米財務省は4月29日、貿易相手国の為替政策を分析した半期レポートを発表しています。
その報告書の中で、多額の対米貿易黒字を抱える日本、中国、韓国、台湾、ドイツの5か国・地域を新たに「監視リスト」に初めて加え、為替政策を重点的に分析していく考えを示しました。
これまで中国は何度もこのリストにノミネートされていましたが、実際に監視リストに入ったのは始めてのことで、さらに日本については、円相場の動きが「秩序を保っている」として、為替介入をけん制する内容になっています。
まさに先日の「G20」ワシントン会合でルー財務長官が指摘した内容をそのままトレースする形でレポートに加えた格好になっています。
28日の日銀の追加緩和を見送らせたのはこれが原因か?
こうした内容が報告書に織り込まれることは、当然外交ルートを通じて日本も知っていたはずで、表向きの理由はどうであれあからさまに株高、円安を煽動する追加緩和をあえて日銀が見送った理由はここにあったのかもしれません。
冷静に考えてみれば、伊勢志摩サミット前で、しかもこうした報告書が飛び出してくるタイミングにあえて緩和措置を投入するリスクを役人出身の「黒田総裁」が強く感じた可能性は高いはずです。
もともと大蔵省で財務官として「為替介入」に絡んできた黒田氏は介入のたびに米国にお伺いをたてていた兆本人のはずですから、米国に必要以上の不快感を与えることに躊躇してもなんら不思議はありません。
先出しの緩和措置で伊勢志摩サミットにむけて選挙対策だけから、利上げ延期や凍結などを出されては2014年10月末のまさかの増税延期に次いで二度目の梯子外しになることになりかねないとの判断が働き、これだけ市場が緩和期待してもあえて何も行わずに相場が暴落したのは、暗黙の政権へのメッセージとなっている可能性も否定はできません。
3日、4日がドル円暴落祭りのクライマックス
しかしこうした米国財務省による日本の開始リスト入りは、ドル円を売り込もうとする「投機筋」の実に心強いサポートとなっていることは間違いありません。
日本時間30日の早朝に既に1ドル106円20銭台まで下落したドル円相場は、一応月曜日にそれなりのショートカバーを出したとしても、完全に本邦勢のいなくなる3日から5日にかけて下落のピークを迎えそうな状況になってきています。
6日には日本の市場が開き、米国の「雇用統計」があることを考えれば3日、4日に大幅下落を狙い、5日のロンドンタイム以降でショートカバーしてみせるというシナリオは誰でも考えつきそうなものです。
このコラムを書いているそばから相場がずるずる下落していますので、もはや105円は目と鼻の先に差し掛かってきています。
105円切れで一気に100円まで行くとはなかなか思えませんが、28日の朝まで111円台後半の相場であったことを考えれば、この連休の数日で100円に極めて近いところまで下落しても、それほど大きな不思議ではなくなっていることもまた事実です。

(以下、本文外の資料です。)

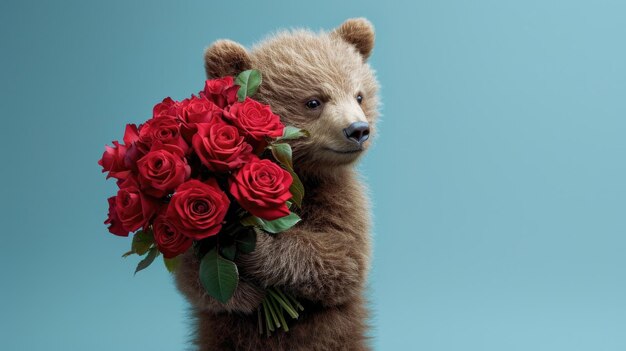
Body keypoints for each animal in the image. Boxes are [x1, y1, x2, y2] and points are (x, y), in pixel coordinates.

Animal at [176, 19, 380, 351]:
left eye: (359, 95)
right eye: (314, 101)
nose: (358, 129)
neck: (300, 172)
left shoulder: (340, 196)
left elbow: (343, 257)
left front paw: (256, 243)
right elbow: (194, 276)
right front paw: (246, 291)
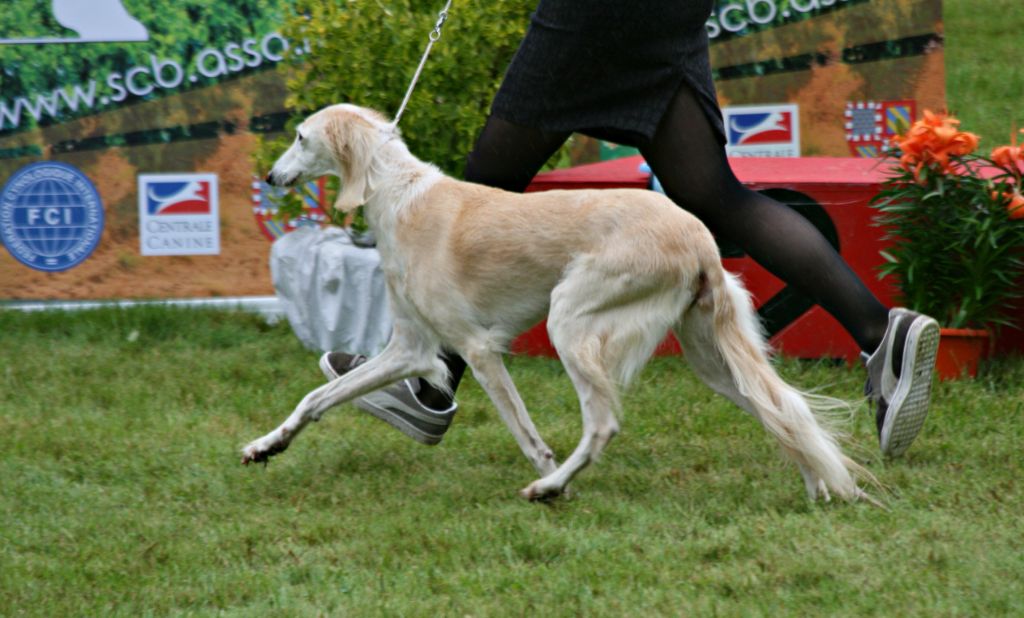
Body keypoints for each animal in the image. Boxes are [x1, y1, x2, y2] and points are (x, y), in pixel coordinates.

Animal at [241, 104, 872, 501]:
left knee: (604, 423)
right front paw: (268, 445)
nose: (269, 176)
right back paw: (816, 483)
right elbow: (317, 397)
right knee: (779, 409)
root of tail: (699, 239)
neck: (403, 197)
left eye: (300, 137)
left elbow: (525, 433)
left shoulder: (475, 347)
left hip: (570, 320)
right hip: (710, 359)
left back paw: (551, 488)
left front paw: (549, 474)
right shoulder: (410, 349)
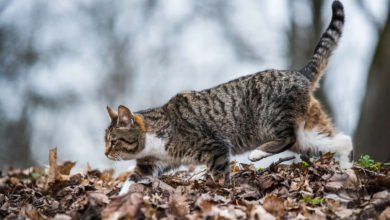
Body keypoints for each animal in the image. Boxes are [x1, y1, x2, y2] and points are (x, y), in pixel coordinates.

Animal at [104, 0, 354, 192]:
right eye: (106, 141)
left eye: (113, 141)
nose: (105, 153)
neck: (155, 137)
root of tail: (299, 73)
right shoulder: (151, 164)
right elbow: (132, 179)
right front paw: (120, 199)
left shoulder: (215, 147)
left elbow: (220, 174)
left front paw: (221, 191)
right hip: (308, 136)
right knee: (342, 141)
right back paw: (347, 171)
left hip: (272, 120)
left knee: (288, 137)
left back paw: (257, 154)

ただ、こうした相場の下げ方をしてしまいますと「中央銀行」がむりやり下駄をはかせて持ち上げた相場の下駄の部分を除いた、本来の適正レベルというものは一体どこにあるものなのか実に悩ましい問題を感じることになってしまいます。
また米国は大統領選を控えて明確にドル安を打ち出してきていることは明らかで、場合によってはドル円が100円を切れても国内の金融当局は口出しができない可能性もではじめています。
とにくもかくにも様相が一変してしまったのが足元の為替相場であり、特にこのゴールデンウイーク週には信じられないことが起こることもありえそうな状況となってきています。